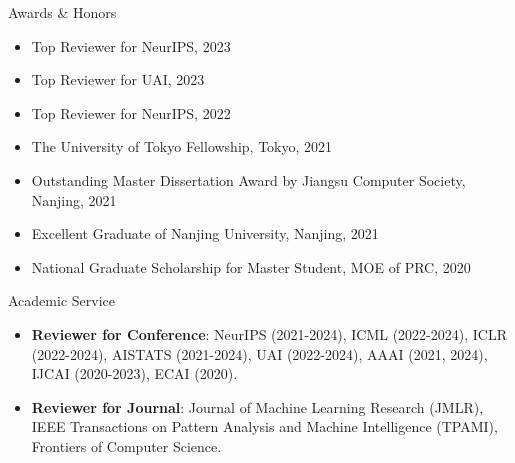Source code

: \documentclass{resume} %
\begin{document}






\begin{rSection}{Awards \& Honors}
\begin{itemize}[leftmargin=*]
\item Top Reviewer for NeurIPS, 2023
\item Top Reviewer for UAI, 2023
\item Top Reviewer for NeurIPS, 2022
\item The University of Tokyo Fellowship, Tokyo, 2021
\item Outstanding Master Dissertation Award by Jiangsu Computer Society, Nanjing, 2021
\item Excellent Graduate of Nanjing University, Nanjing, 2021
\item National Graduate Scholarship for Master Student, MOE of PRC, 2020
\end{itemize}
\end{rSection}

\begin{rSection}{Academic Service}
\begin{itemize}[leftmargin=*]
\item \textbf{Reviewer for Conference}: NeurIPS (2021-2024), ICML (2022-2024), ICLR (2022-2024), AISTATS (2021-2024), UAI (2022-2024), AAAI (2021, 2024), IJCAI (2020-2023), ECAI (2020).
\item \textbf{Reviewer for Journal}: Journal of Machine Learning Research (JMLR), IEEE Transactions on Pattern Analysis and Machine Intelligence (TPAMI), Frontiers of Computer Science.
\end{itemize}

\end{rSection}
\end{document}
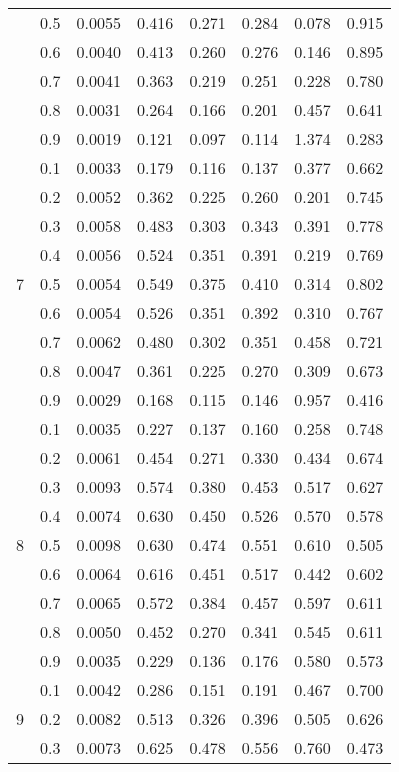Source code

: \documentclass[11pt,a4paper]{report}
\begin{document}
\begin{longtable}{ | c | c || c | c | c | c | c | c | }
 & 0.5 & 0.0055 & 0.416 & 0.271 & 0.284 & 0.078 & 0.915 \\
 & 0.6 & 0.0040 & 0.413 & 0.260 & 0.276 & 0.146 & 0.895 \\
 & 0.7 & 0.0041 & 0.363 & 0.219 & 0.251 & 0.228 & 0.780 \\
 & 0.8 & 0.0031 & 0.264 & 0.166 & 0.201 & 0.457 & 0.641 \\
 & 0.9 & 0.0019 & 0.121 & 0.097 & 0.114 & 1.374 & 0.283 \\
 \hline
\multirow{9}{*}{7} & 0.1 & 0.0033 & 0.179 & 0.116 & 0.137 & 0.377 & 0.662 \\
 & 0.2 & 0.0052 & 0.362 & 0.225 & 0.260 & 0.201 & 0.745 \\
 & 0.3 & 0.0058 & 0.483 & 0.303 & 0.343 & 0.391 & 0.778 \\
 & 0.4 & 0.0056 & 0.524 & 0.351 & 0.391 & 0.219 & 0.769 \\
 & 0.5 & 0.0054 & 0.549 & 0.375 & 0.410 & 0.314 & 0.802 \\
 & 0.6 & 0.0054 & 0.526 & 0.351 & 0.392 & 0.310 & 0.767 \\
 & 0.7 & 0.0062 & 0.480 & 0.302 & 0.351 & 0.458 & 0.721 \\
 & 0.8 & 0.0047 & 0.361 & 0.225 & 0.270 & 0.309 & 0.673 \\
 & 0.9 & 0.0029 & 0.168 & 0.115 & 0.146 & 0.957 & 0.416 \\
 \hline
\multirow{9}{*}{8} & 0.1 & 0.0035 & 0.227 & 0.137 & 0.160 & 0.258 & 0.748 \\
 & 0.2 & 0.0061 & 0.454 & 0.271 & 0.330 & 0.434 & 0.674 \\
 & 0.3 & 0.0093 & 0.574 & 0.380 & 0.453 & 0.517 & 0.627 \\
 & 0.4 & 0.0074 & 0.630 & 0.450 & 0.526 & 0.570 & 0.578 \\
 & 0.5 & 0.0098 & 0.630 & 0.474 & 0.551 & 0.610 & 0.505 \\
 & 0.6 & 0.0064 & 0.616 & 0.451 & 0.517 & 0.442 & 0.602 \\
 & 0.7 & 0.0065 & 0.572 & 0.384 & 0.457 & 0.597 & 0.611 \\
 & 0.8 & 0.0050 & 0.452 & 0.270 & 0.341 & 0.545 & 0.611 \\
 & 0.9 & 0.0035 & 0.229 & 0.136 & 0.176 & 0.580 & 0.573 \\
 \hline
\multirow{9}{*}{9} & 0.1 & 0.0042 & 0.286 & 0.151 & 0.191 & 0.467 & 0.700 \\
 & 0.2 & 0.0082 & 0.513 & 0.326 & 0.396 & 0.505 & 0.626 \\
 & 0.3 & 0.0073 & 0.625 & 0.478 & 0.556 & 0.760 & 0.473 \\

\end{longtable}
\end{document}
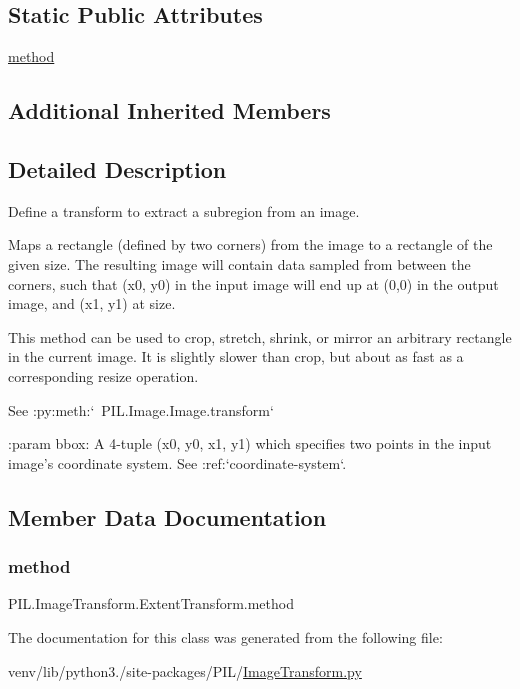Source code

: \subsection*{Static Public Attributes}
\begin{DoxyCompactItemize}
\item 
\hyperlink{classPIL_1_1ImageTransform_1_1ExtentTransform_a457fa6c906052c840593f167c6323896}{method}
\end{DoxyCompactItemize}
\subsection*{Additional Inherited Members}


\subsection{Detailed Description}
\begin{DoxyVerb}Define a transform to extract a subregion from an image.

Maps a rectangle (defined by two corners) from the image to a rectangle of
the given size. The resulting image will contain data sampled from between
the corners, such that (x0, y0) in the input image will end up at (0,0) in
the output image, and (x1, y1) at size.

This method can be used to crop, stretch, shrink, or mirror an arbitrary
rectangle in the current image. It is slightly slower than crop, but about
as fast as a corresponding resize operation.

See :py:meth:`~PIL.Image.Image.transform`

:param bbox: A 4-tuple (x0, y0, x1, y1) which specifies two points in the
    input image's coordinate system. See :ref:`coordinate-system`.
\end{DoxyVerb}
 

\subsection{Member Data Documentation}
\mbox{\label{classPIL_1_1ImageTransform_1_1ExtentTransform_a457fa6c906052c840593f167c6323896}} 
\subsubsection{\texorpdfstring{method}{method}}
{\footnotesize\ttfamily P\+I\+L.\+Image\+Transform.\+Extent\+Transform.\+method\hspace{0.3cm}{\ttfamily [static]}}



The documentation for this class was generated from the following file\+:\begin{DoxyCompactItemize}
\item 
venv/lib/python3./site-\/packages/\+P\+I\+L/\hyperlink{ImageTransform_8py}{Image\+Transform.\+py}\end{DoxyCompactItemize}
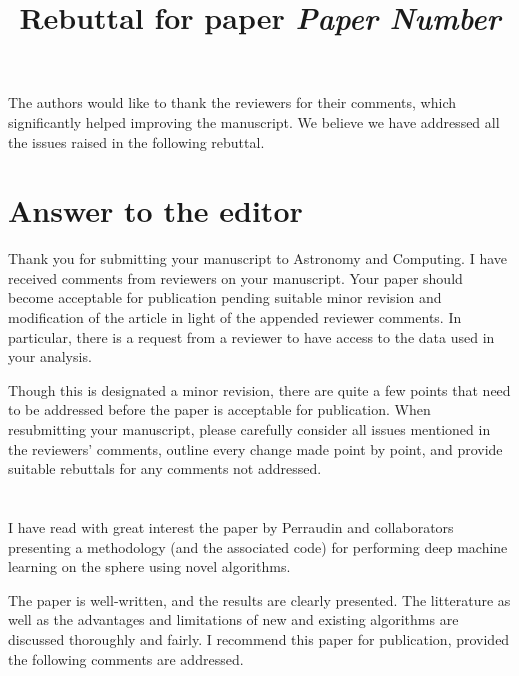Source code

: \documentclass[12pt,a4paper]{article}
\title{\vspace{-1cm}
\begin{flushleft} {\sffamily Rebuttal for paper \emph{Paper Number} }\end{flushleft}}
\date{\vspace{-1.7cm}\begin{flushleft}\sffamily DeepSphere: Efficient spherical Convolutional Neural Network with HEALPix sampling for cosmological applications, Nathanaël Perraudin, Michaël Defferrard, Tomasz Kacprzak, Raphael Sgier \end{flushleft}}
\newcommand{\todo}[1]{{\color[rgb]{.6,.1,.6}{TODO: #1}}}
\begin{document}
\maketitle


The authors would like to thank the reviewers for their comments, which significantly helped improving the manuscript. We believe we have addressed all the issues raised in the following rebuttal. 

\section*{Answer to the editor}


\begin{mdframed}[style=comment] 
Thank you for submitting your manuscript to Astronomy and Computing. I have received comments from reviewers on your manuscript. Your paper should become acceptable for publication pending suitable minor revision and modification of the article in light of the appended reviewer comments.  In particular, there is a request from a reviewer to have access to the data used in your analysis.  

Though this is designated a minor revision, there are quite a few points that need to be addressed before the paper is acceptable for publication.  When resubmitting your manuscript, please carefully consider all issues mentioned in the reviewers' comments, outline every change made point by point, and provide suitable rebuttals for any comments not addressed.
\end{mdframed}

\todo{Answer to editor}

\section{}

\subsection{}

\begin{mdframed}[style=comment] 
I have read with great interest the paper by Perraudin and collaborators presenting a methodology (and the associated code) for performing deep machine learning on the sphere using novel algorithms. 

The paper is well-written, and the results are clearly presented. The litterature as well as the advantages and limitations of new and existing algorithms are discussed thoroughly and fairly. I recommend this paper for publication, provided the following comments are addressed.
\end{mdframed}
\end{document}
........
Images must not appear in the copy; reproduce everything else in the records verbatim.

* Response area:
Source code

: \documentclass{resume} %
\begin{document}






\begin{rSection}{Awards \& Honors}
\begin{itemize}[leftmargin=*]
\item Top Reviewer for NeurIPS, 2023
\item Top Reviewer for UAI, 2023
\item Top Reviewer for NeurIPS, 2022
\item The University of Tokyo Fellowship, Tokyo, 2021
\item Outstanding Master Dissertation Award by Jiangsu Computer Society, Nanjing, 2021
\item Excellent Graduate of Nanjing University, Nanjing, 2021
\item National Graduate Scholarship for Master Student, MOE of PRC, 2020
\end{itemize}
\end{rSection}

\begin{rSection}{Academic Service}
\begin{itemize}[leftmargin=*]
\item \textbf{Reviewer for Conference}: NeurIPS (2021-2024), ICML (2022-2024), ICLR (2022-2024), AISTATS (2021-2024), UAI (2022-2024), AAAI (2021, 2024), IJCAI (2020-2023), ECAI (2020).
\item \textbf{Reviewer for Journal}: Journal of Machine Learning Research (JMLR), IEEE Transactions on Pattern Analysis and Machine Intelligence (TPAMI), Frontiers of Computer Science.
\end{itemize}

\end{rSection}
\end{document}
Source code

: \documentclass[11pt,a4paper]{report}
\begin{document}
\begin{longtable}{ | c | c || c | c | c | c | c | c | }
 & 0.5 & 0.0055 & 0.416 & 0.271 & 0.284 & 0.078 & 0.915 \\
 & 0.6 & 0.0040 & 0.413 & 0.260 & 0.276 & 0.146 & 0.895 \\
 & 0.7 & 0.0041 & 0.363 & 0.219 & 0.251 & 0.228 & 0.780 \\
 & 0.8 & 0.0031 & 0.264 & 0.166 & 0.201 & 0.457 & 0.641 \\
 & 0.9 & 0.0019 & 0.121 & 0.097 & 0.114 & 1.374 & 0.283 \\
 \hline
\multirow{9}{*}{7} & 0.1 & 0.0033 & 0.179 & 0.116 & 0.137 & 0.377 & 0.662 \\
 & 0.2 & 0.0052 & 0.362 & 0.225 & 0.260 & 0.201 & 0.745 \\
 & 0.3 & 0.0058 & 0.483 & 0.303 & 0.343 & 0.391 & 0.778 \\
 & 0.4 & 0.0056 & 0.524 & 0.351 & 0.391 & 0.219 & 0.769 \\
 & 0.5 & 0.0054 & 0.549 & 0.375 & 0.410 & 0.314 & 0.802 \\
 & 0.6 & 0.0054 & 0.526 & 0.351 & 0.392 & 0.310 & 0.767 \\
 & 0.7 & 0.0062 & 0.480 & 0.302 & 0.351 & 0.458 & 0.721 \\
 & 0.8 & 0.0047 & 0.361 & 0.225 & 0.270 & 0.309 & 0.673 \\
 & 0.9 & 0.0029 & 0.168 & 0.115 & 0.146 & 0.957 & 0.416 \\
 \hline
\multirow{9}{*}{8} & 0.1 & 0.0035 & 0.227 & 0.137 & 0.160 & 0.258 & 0.748 \\
 & 0.2 & 0.0061 & 0.454 & 0.271 & 0.330 & 0.434 & 0.674 \\
 & 0.3 & 0.0093 & 0.574 & 0.380 & 0.453 & 0.517 & 0.627 \\
 & 0.4 & 0.0074 & 0.630 & 0.450 & 0.526 & 0.570 & 0.578 \\
 & 0.5 & 0.0098 & 0.630 & 0.474 & 0.551 & 0.610 & 0.505 \\
 & 0.6 & 0.0064 & 0.616 & 0.451 & 0.517 & 0.442 & 0.602 \\
 & 0.7 & 0.0065 & 0.572 & 0.384 & 0.457 & 0.597 & 0.611 \\
 & 0.8 & 0.0050 & 0.452 & 0.270 & 0.341 & 0.545 & 0.611 \\
 & 0.9 & 0.0035 & 0.229 & 0.136 & 0.176 & 0.580 & 0.573 \\
 \hline
\multirow{9}{*}{9} & 0.1 & 0.0042 & 0.286 & 0.151 & 0.191 & 0.467 & 0.700 \\
 & 0.2 & 0.0082 & 0.513 & 0.326 & 0.396 & 0.505 & 0.626 \\
 & 0.3 & 0.0073 & 0.625 & 0.478 & 0.556 & 0.760 & 0.473 \\

\end{longtable}
\end{document}
Source code

: \subsection*{Static Public Attributes}
\begin{DoxyCompactItemize}
\item 
\hyperlink{classPIL_1_1ImageTransform_1_1ExtentTransform_a457fa6c906052c840593f167c6323896}{method}
\end{DoxyCompactItemize}
\subsection*{Additional Inherited Members}


\subsection{Detailed Description}
\begin{DoxyVerb}Define a transform to extract a subregion from an image.

Maps a rectangle (defined by two corners) from the image to a rectangle of
the given size. The resulting image will contain data sampled from between
the corners, such that (x0, y0) in the input image will end up at (0,0) in
the output image, and (x1, y1) at size.

This method can be used to crop, stretch, shrink, or mirror an arbitrary
rectangle in the current image. It is slightly slower than crop, but about
as fast as a corresponding resize operation.

See :py:meth:`~PIL.Image.Image.transform`

:param bbox: A 4-tuple (x0, y0, x1, y1) which specifies two points in the
    input image's coordinate system. See :ref:`coordinate-system`.
\end{DoxyVerb}
 

\subsection{Member Data Documentation}
\mbox{\label{classPIL_1_1ImageTransform_1_1ExtentTransform_a457fa6c906052c840593f167c6323896}} 
\subsubsection{\texorpdfstring{method}{method}}
{\footnotesize\ttfamily P\+I\+L.\+Image\+Transform.\+Extent\+Transform.\+method\hspace{0.3cm}{\ttfamily [static]}}



The documentation for this class was generated from the following file\+:\begin{DoxyCompactItemize}
\item 
venv/lib/python3./site-\/packages/\+P\+I\+L/\hyperlink{ImageTransform_8py}{Image\+Transform.\+py}\end{DoxyCompactItemize}
Source code

: \documentclass[12pt,a4paper]{article}
\title{\vspace{-1cm}
\begin{flushleft} {\sffamily Rebuttal for paper \emph{Paper Number} }\end{flushleft}}
\date{\vspace{-1.7cm}\begin{flushleft}\sffamily DeepSphere: Efficient spherical Convolutional Neural Network with HEALPix sampling for cosmological applications, Nathanaël Perraudin, Michaël Defferrard, Tomasz Kacprzak, Raphael Sgier \end{flushleft}}
\newcommand{\todo}[1]{{\color[rgb]{.6,.1,.6}{TODO: #1}}}
\begin{document}
\maketitle


The authors would like to thank the reviewers for their comments, which significantly helped improving the manuscript. We believe we have addressed all the issues raised in the following rebuttal. 

\section*{Answer to the editor}


\begin{mdframed}[style=comment] 
Thank you for submitting your manuscript to Astronomy and Computing. I have received comments from reviewers on your manuscript. Your paper should become acceptable for publication pending suitable minor revision and modification of the article in light of the appended reviewer comments.  In particular, there is a request from a reviewer to have access to the data used in your analysis.  

Though this is designated a minor revision, there are quite a few points that need to be addressed before the paper is acceptable for publication.  When resubmitting your manuscript, please carefully consider all issues mentioned in the reviewers' comments, outline every change made point by point, and provide suitable rebuttals for any comments not addressed.
\end{mdframed}

\todo{Answer to editor}

\section{}

\subsection{}

\begin{mdframed}[style=comment] 
I have read with great interest the paper by Perraudin and collaborators presenting a methodology (and the associated code) for performing deep machine learning on the sphere using novel algorithms. 

The paper is well-written, and the results are clearly presented. The litterature as well as the advantages and limitations of new and existing algorithms are discussed thoroughly and fairly. I recommend this paper for publication, provided the following comments are addressed.
\end{mdframed}
\end{document}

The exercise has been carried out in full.